A new pilot program announced on Sept. 12 by Transportation Secretary Sean Duffy could one day see Americans traveling short distances in unmanned aerial taxis.

The Electric Vertical Takeoff and Landing Integration Pilot Program (eIPP) has five components consisting of both piloted and unmanned aircraft, the Federal Aviation Administration said. They are Short-range air taxis; long-range fixed-wing flights; cargo services; new types of airlift methods for emergency management, medical transport, or offshore energy facilities; and enhanced safety and efficiencies in automation for advanced air mobility (AAM) operations.

The five pilot projects are expected to run for three years after the first one becomes operational, the Federal Aviation Administration (FAA) said in a news release.
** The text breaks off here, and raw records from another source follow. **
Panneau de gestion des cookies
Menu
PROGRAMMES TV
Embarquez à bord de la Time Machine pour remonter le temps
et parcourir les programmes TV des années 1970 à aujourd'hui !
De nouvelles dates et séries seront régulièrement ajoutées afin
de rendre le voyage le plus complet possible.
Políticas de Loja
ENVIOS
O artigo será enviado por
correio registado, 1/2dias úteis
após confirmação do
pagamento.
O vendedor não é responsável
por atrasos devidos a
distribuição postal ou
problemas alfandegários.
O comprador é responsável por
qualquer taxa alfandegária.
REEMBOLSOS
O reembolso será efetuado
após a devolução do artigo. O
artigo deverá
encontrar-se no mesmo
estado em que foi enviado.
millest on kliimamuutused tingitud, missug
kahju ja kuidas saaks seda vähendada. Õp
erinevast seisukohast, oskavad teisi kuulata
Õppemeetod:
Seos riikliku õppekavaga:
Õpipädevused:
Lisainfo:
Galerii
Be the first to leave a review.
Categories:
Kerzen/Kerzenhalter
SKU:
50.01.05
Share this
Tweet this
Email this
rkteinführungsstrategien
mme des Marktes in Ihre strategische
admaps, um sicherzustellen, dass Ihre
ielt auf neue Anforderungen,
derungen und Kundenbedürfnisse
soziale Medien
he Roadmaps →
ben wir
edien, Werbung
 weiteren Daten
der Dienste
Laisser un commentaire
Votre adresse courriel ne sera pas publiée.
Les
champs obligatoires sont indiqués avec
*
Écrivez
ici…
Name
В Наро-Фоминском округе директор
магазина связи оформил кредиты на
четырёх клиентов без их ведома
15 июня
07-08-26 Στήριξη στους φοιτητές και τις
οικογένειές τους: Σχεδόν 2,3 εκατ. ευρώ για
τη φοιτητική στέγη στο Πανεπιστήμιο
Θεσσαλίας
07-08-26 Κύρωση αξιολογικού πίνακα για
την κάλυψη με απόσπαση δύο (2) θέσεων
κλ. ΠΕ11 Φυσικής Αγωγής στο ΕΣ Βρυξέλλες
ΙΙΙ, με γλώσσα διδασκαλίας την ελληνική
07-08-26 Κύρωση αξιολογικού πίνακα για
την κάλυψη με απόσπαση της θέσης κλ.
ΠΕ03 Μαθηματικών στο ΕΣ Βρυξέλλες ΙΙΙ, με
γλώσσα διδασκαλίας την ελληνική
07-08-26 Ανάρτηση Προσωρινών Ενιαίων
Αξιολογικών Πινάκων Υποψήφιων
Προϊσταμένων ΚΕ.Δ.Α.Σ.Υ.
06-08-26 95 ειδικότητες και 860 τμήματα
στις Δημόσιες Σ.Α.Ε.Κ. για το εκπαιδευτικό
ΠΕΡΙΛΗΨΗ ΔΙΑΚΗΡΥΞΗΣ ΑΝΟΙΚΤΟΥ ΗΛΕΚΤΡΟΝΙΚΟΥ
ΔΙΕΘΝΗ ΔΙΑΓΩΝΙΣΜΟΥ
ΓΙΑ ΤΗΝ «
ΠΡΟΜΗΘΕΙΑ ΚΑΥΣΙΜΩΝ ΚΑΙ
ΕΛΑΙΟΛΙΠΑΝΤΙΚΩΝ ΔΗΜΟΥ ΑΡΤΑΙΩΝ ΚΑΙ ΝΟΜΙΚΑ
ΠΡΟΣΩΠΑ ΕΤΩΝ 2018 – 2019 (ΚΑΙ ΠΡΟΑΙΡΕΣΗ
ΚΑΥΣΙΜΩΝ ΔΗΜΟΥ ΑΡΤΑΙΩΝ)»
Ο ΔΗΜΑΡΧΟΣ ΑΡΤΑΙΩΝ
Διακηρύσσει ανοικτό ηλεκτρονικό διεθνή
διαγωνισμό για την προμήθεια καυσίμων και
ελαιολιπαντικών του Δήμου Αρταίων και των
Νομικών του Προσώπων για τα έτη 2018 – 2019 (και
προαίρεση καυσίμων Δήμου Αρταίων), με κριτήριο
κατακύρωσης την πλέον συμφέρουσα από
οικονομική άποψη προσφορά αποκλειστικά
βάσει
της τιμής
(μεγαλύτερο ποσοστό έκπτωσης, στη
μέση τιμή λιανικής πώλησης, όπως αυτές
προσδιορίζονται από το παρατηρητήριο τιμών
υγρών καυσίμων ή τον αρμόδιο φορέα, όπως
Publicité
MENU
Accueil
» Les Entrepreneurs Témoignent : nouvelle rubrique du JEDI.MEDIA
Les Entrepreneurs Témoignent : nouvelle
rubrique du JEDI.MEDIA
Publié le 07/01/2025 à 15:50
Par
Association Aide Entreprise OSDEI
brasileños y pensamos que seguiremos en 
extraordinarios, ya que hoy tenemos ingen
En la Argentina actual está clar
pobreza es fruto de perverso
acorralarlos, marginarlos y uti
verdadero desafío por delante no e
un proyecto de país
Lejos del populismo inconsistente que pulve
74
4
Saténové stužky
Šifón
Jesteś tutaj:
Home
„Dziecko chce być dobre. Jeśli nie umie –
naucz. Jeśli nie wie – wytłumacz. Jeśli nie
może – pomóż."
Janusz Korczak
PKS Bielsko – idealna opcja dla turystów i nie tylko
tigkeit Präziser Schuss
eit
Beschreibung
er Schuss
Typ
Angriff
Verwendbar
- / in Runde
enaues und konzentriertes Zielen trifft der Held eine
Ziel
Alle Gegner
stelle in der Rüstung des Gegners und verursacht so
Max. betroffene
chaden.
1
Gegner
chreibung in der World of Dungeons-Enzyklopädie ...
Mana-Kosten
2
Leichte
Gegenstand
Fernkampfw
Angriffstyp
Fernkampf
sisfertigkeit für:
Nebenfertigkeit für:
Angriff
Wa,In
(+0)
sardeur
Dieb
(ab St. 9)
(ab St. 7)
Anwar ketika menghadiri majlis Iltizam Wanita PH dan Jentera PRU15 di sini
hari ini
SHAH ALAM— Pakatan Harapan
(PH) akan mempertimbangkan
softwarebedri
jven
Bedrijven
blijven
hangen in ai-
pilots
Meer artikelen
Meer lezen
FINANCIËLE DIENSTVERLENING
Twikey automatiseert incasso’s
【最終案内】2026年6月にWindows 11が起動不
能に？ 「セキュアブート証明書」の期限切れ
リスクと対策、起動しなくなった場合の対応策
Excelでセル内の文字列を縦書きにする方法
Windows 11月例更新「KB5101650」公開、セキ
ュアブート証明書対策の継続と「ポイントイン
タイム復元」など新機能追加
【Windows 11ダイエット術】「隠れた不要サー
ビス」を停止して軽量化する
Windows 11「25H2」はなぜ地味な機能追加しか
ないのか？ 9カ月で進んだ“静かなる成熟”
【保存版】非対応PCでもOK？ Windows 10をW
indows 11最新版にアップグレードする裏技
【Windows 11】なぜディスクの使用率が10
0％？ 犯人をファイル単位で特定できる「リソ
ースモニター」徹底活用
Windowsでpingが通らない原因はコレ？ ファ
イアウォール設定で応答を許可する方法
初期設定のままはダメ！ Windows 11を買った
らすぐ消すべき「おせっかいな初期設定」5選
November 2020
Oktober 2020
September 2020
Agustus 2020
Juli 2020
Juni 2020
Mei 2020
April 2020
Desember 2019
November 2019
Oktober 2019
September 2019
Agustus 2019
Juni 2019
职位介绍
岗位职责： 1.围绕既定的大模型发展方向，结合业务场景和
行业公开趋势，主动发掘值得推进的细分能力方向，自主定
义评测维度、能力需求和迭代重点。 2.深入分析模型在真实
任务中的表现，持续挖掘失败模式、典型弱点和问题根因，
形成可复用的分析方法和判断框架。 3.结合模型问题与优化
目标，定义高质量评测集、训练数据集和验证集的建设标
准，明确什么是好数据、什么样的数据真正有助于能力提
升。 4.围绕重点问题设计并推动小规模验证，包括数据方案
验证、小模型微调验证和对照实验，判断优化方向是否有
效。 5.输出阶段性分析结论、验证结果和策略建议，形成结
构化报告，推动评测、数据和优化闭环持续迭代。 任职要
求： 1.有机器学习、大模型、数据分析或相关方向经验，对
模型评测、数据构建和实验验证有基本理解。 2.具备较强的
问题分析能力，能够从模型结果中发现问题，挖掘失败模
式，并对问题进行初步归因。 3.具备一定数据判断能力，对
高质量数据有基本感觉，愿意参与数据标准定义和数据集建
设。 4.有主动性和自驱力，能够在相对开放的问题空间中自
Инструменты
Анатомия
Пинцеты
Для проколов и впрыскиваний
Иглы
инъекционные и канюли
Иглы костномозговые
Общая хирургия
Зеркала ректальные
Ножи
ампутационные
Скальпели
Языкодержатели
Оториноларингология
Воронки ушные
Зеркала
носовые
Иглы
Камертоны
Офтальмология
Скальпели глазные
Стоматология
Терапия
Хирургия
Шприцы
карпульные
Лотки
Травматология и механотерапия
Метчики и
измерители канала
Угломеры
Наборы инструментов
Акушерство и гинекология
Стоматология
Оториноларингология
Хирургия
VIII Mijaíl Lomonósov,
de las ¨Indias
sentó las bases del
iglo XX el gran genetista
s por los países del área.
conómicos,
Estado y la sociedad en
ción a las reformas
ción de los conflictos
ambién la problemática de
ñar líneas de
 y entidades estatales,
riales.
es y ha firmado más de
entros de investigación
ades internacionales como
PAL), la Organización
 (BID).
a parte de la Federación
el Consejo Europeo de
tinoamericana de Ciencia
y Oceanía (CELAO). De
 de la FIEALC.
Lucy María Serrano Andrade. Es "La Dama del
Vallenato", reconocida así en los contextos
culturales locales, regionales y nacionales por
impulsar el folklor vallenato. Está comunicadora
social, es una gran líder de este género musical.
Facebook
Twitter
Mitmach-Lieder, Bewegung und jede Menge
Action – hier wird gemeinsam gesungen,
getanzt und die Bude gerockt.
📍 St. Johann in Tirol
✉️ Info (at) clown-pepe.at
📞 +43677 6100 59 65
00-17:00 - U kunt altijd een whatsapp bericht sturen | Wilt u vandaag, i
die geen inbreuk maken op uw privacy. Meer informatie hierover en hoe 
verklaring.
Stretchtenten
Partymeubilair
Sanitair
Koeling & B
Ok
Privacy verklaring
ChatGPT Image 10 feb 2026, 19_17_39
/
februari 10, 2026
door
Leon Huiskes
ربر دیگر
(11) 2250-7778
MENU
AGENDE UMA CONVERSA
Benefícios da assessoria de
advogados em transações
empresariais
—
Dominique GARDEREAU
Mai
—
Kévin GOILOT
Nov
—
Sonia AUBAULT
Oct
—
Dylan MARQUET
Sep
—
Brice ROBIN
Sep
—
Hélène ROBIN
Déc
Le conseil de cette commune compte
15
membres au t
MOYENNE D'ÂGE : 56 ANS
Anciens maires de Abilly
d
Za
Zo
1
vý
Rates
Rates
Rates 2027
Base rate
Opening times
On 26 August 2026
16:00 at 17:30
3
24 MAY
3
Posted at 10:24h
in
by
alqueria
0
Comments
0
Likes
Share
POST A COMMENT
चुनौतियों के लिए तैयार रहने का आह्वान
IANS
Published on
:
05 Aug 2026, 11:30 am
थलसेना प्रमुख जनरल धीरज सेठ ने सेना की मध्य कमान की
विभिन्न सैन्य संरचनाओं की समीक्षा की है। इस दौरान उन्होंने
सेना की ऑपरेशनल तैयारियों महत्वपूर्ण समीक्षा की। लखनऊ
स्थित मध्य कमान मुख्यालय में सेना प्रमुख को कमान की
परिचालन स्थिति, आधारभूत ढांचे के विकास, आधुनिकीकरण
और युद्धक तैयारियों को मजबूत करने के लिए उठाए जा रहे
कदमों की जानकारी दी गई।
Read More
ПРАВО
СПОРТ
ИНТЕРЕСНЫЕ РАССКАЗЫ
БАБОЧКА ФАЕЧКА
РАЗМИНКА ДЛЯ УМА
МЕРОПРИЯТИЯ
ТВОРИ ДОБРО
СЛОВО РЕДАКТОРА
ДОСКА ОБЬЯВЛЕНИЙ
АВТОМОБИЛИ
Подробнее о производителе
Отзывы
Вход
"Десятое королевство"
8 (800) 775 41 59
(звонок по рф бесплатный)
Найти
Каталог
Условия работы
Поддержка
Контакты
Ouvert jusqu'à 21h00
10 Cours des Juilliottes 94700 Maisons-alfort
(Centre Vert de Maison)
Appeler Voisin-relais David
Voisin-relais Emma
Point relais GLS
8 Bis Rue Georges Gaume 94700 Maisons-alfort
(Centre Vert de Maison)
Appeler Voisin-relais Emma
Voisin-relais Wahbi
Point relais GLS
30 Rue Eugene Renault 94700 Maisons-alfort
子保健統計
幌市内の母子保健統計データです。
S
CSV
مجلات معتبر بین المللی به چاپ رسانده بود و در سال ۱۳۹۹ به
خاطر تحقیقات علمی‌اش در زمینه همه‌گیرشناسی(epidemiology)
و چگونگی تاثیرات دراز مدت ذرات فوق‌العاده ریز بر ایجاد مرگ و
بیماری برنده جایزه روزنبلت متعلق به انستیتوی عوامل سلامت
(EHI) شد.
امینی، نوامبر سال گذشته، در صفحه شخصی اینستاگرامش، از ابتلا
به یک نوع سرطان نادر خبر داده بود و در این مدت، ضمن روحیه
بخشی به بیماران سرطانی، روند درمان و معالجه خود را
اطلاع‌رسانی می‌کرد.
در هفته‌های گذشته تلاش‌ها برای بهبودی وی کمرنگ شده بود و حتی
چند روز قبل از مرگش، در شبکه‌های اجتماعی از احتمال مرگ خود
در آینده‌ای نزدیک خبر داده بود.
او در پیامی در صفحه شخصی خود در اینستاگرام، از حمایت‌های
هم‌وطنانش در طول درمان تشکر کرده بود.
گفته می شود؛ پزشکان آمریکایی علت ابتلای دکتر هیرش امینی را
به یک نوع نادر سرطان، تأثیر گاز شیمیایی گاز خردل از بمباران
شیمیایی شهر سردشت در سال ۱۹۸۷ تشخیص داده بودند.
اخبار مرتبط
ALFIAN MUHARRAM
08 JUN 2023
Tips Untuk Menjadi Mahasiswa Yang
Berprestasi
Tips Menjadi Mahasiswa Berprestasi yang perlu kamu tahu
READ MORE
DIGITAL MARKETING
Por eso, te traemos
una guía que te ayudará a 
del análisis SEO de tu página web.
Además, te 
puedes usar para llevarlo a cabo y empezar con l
The program will be a public-private partnership between state and local governments and private-sector industries working in conjunction to develop new methods and regulations for safe operations of drones and other types of AAM vehicles, Duffy said.

“The next great technological revolution in aviation is here,” he said.

“The United States will lead the way, and doing so will cement America’s status as a global leader in transportation innovation. By safely testing the deployment of these futuristic air taxis and other AAM vehicles, we can fundamentally improve how the traveling public and products move.”

The action follows a June 6 executive order by President Donald Trump to put America at the forefront of the nascent drone and unmanned aircraft industry, which is crucial to reshaping the future of aviation, the order stated. Emerging technologies—especially electric vertical takeoff and landing—have the potential to modernize the way cargo and passengers are transported, the order noted.